### [Task to complete]
Search the records below for the word "Cout". Pull out each line that has it.

(Pictures with circuit source files)

-*-

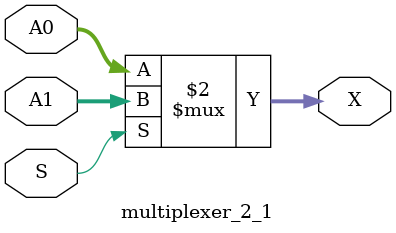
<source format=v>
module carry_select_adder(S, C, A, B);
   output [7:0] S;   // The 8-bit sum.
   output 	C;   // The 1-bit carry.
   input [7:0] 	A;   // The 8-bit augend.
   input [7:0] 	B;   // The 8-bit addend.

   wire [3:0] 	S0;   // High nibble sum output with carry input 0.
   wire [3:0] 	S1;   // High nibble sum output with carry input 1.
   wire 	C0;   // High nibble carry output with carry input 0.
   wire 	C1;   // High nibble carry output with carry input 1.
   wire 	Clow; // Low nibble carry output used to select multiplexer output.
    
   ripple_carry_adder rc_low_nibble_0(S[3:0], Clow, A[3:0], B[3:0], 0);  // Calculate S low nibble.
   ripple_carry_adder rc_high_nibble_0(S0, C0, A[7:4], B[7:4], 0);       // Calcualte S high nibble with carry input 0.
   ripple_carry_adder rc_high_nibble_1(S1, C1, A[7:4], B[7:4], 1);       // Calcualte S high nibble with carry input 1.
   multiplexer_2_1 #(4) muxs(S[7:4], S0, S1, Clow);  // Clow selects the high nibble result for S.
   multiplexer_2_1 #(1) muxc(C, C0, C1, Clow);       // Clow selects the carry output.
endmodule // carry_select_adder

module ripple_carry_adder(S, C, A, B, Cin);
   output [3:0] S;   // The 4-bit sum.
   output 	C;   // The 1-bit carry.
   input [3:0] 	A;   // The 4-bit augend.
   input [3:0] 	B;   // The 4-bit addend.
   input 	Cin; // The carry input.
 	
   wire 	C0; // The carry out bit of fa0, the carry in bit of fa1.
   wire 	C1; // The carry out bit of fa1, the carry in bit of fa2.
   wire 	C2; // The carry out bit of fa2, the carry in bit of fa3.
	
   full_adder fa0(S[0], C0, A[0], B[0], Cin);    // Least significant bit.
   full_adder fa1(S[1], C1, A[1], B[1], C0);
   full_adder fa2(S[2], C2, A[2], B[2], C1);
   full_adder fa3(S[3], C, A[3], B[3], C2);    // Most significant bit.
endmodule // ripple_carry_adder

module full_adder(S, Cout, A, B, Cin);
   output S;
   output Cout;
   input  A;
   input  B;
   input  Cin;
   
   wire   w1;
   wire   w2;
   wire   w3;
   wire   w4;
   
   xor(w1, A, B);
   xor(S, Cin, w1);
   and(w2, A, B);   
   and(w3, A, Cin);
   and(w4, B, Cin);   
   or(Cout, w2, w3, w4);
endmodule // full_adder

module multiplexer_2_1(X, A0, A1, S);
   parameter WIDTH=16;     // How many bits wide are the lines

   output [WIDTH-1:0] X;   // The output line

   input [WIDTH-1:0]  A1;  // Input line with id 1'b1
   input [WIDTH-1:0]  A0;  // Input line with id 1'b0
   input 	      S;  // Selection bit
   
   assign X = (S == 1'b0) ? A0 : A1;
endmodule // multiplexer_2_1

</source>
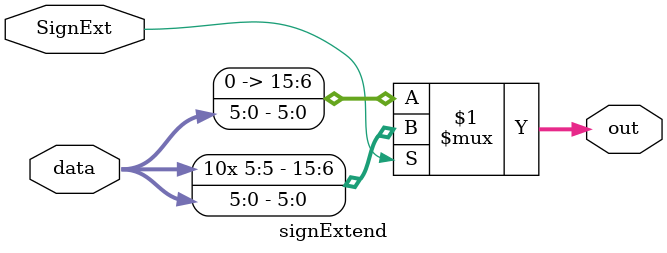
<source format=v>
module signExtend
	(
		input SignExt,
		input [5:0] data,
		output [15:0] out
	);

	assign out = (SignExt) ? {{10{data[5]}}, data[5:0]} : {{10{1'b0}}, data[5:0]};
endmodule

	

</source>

-*-

### [Answer box]
module full_adder(S, Cout, A, B, Cin);
   output Cout;
   or(Cout, w2, w3, w4);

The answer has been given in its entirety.